GIVEN INSTRUCTION 1: In the excerpt about Newt Gingrich, where did Joe Scarborough first meet Gingrich?
GIVEN INSTRUCTION 2: Carry on writing the passage about Newt Gingrich, starting after its last sentence.

EXCERPTED PASSAGE:
As it turned out, I didn’t have to face that dilemma because when he finished counting his votes for reelection he was far short of a majority. He announced therefore, that he would drop out of the race and resign from Congress. I am not sure, but I think that is the first time a Speaker has been ousted from that position by his own caucus.

I found the following account by Joe Scarborough of the events leading up to Newt’s demise as Speaker to be compelling reading.

Newt and his supporters are spinning all criticism of him as driven by party moderates and the Republican establishment.  Perhaps Scarborough can be tagged with that.  I cannot!

The Newt I know

By: Joe Scarborough
January 27, 2012 01:05 PM EST
Yeah, yeah. I know. Newt Gingrich had a lousy week and will probably lose the Florida primary on Tuesday. But for those tempted to once again predict the speedy collapse of his campaign, consider yourselves forewarned. I’ve known this guy long enough to realize that the only three species destined to survive a nuclear holocaust will be cockroaches, Cher and Newton Leroy Gingrich. I first met Gingrich 17 years ago at a Destin, Fla., fundraiser held in my honor a few weeks after Newt declared that I was too conservative to win the general election. But after I won the primary against the moderate woman he anointed, there he was in Florida looking supremely bored and a little put out that he was having to sit through another politician’s speech.

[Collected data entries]
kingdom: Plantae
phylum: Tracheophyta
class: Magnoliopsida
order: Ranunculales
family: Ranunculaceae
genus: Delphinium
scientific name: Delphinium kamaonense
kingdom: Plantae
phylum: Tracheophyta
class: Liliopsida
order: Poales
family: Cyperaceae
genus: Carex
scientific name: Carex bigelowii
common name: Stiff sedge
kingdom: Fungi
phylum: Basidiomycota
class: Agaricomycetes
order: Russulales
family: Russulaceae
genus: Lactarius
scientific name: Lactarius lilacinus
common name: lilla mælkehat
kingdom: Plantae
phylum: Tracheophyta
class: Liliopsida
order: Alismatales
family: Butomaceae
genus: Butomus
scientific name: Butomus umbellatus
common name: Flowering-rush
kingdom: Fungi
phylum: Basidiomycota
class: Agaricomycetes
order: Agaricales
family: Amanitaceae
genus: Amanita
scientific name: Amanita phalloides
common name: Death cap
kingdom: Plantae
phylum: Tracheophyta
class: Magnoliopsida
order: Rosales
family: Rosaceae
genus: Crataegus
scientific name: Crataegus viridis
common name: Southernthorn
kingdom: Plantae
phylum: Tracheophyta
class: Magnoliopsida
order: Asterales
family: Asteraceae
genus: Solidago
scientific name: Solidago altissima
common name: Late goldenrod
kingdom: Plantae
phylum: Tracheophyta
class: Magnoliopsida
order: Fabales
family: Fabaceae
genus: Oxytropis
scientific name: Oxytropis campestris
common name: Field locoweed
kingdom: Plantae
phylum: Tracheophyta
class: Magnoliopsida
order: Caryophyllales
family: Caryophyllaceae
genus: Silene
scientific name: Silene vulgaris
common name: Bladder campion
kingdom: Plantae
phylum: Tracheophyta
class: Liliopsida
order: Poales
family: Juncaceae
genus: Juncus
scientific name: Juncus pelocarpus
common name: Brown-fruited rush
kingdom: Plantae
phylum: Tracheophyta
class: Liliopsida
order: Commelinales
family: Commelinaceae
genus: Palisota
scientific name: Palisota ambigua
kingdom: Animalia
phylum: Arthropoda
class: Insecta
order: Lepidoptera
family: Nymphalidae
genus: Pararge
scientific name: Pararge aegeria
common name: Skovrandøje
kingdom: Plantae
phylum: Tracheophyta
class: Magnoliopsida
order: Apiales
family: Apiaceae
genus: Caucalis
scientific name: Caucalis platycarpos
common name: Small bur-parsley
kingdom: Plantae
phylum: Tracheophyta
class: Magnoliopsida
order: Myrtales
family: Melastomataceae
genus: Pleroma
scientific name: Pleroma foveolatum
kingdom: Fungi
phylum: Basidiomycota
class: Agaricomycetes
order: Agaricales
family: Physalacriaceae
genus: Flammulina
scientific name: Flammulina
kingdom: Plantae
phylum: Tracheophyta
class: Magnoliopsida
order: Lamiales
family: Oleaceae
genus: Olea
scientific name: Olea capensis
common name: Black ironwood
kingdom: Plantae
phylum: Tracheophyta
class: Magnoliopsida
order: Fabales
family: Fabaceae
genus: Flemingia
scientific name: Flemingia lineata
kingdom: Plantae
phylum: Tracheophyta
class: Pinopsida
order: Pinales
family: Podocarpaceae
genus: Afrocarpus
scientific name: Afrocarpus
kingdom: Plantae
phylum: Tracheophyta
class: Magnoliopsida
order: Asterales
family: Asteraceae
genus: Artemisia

RESULT 1: At a fundraiser in Destin, Fla., held in Scarborough's honor.

RESULT 2:
In the ensuing years, I found the mercurial maverick to be inspiring and maddening, disciplined and self-indulgent, forward thinking and short-sighted, gifted and dumb — sometimes all within the same hour. If, as Shakespeare wrote, what’s past is prologue — and it often is — then Gingrich’s political history is particularly relevant now. It’s a history I know well because I was there. And what I saw at the revolution has concerned me since I left Washington.

Many who have heard my harsh assessments of Gingrich over the past year have assumed that I feel a personal animus toward my former colleague. That’s just not true. That fact is that I remain awestruck that Newt envisioned a Republican majority when his closest allies thought he was crazy. Even an eternal optimist like me laughed at the “Think Majority” sign hanging over the NRCC reception area in early 1994.

But Newt was right and we were wrong. The Gingrich Revolution overtook Washington (with a huge assist from Bill Clinton’s overreaching agenda) and good things followed. Within a few years, Congress passed the first balanced budget in a generation, welfare reform, tax cuts and meaningful congressional changes.

If Newt’s story ended there, I might have a Gingrich 2012 sign in my front yard. But unfortunately, it does not.

Three years into his speakership, the man who helped draft the Contract With America began trying to undo some of that document’s key provisions. The government shutdown had badly damaged the speaker’s brand and he went to work trying to raise his 27 percent approval rating.

In April 1997, Gingrich told The New York Times he was ready to be a kinder and gentler Republican by negotiating away the very tax cuts that he had once called “the crown jewels of the contract.” Soon, conservatives were being pressured to vote for big spending appropriations bills. In his final speech from the floor of Congress, Newt Gingrich lashed out wildly at the same freshmen who had made him speaker — mocking us as cannibals who made up “the perfectionist caucus.”

It was the last time Newt would attack the most conservative members of his caucus from the lofty perch as speaker. In 1997, ten of my fellow classmates had led a coup attempt against Gingrich, shutting down the House over the speaker’s efforts to violate the Contract with America by swelling the number of committee staff members.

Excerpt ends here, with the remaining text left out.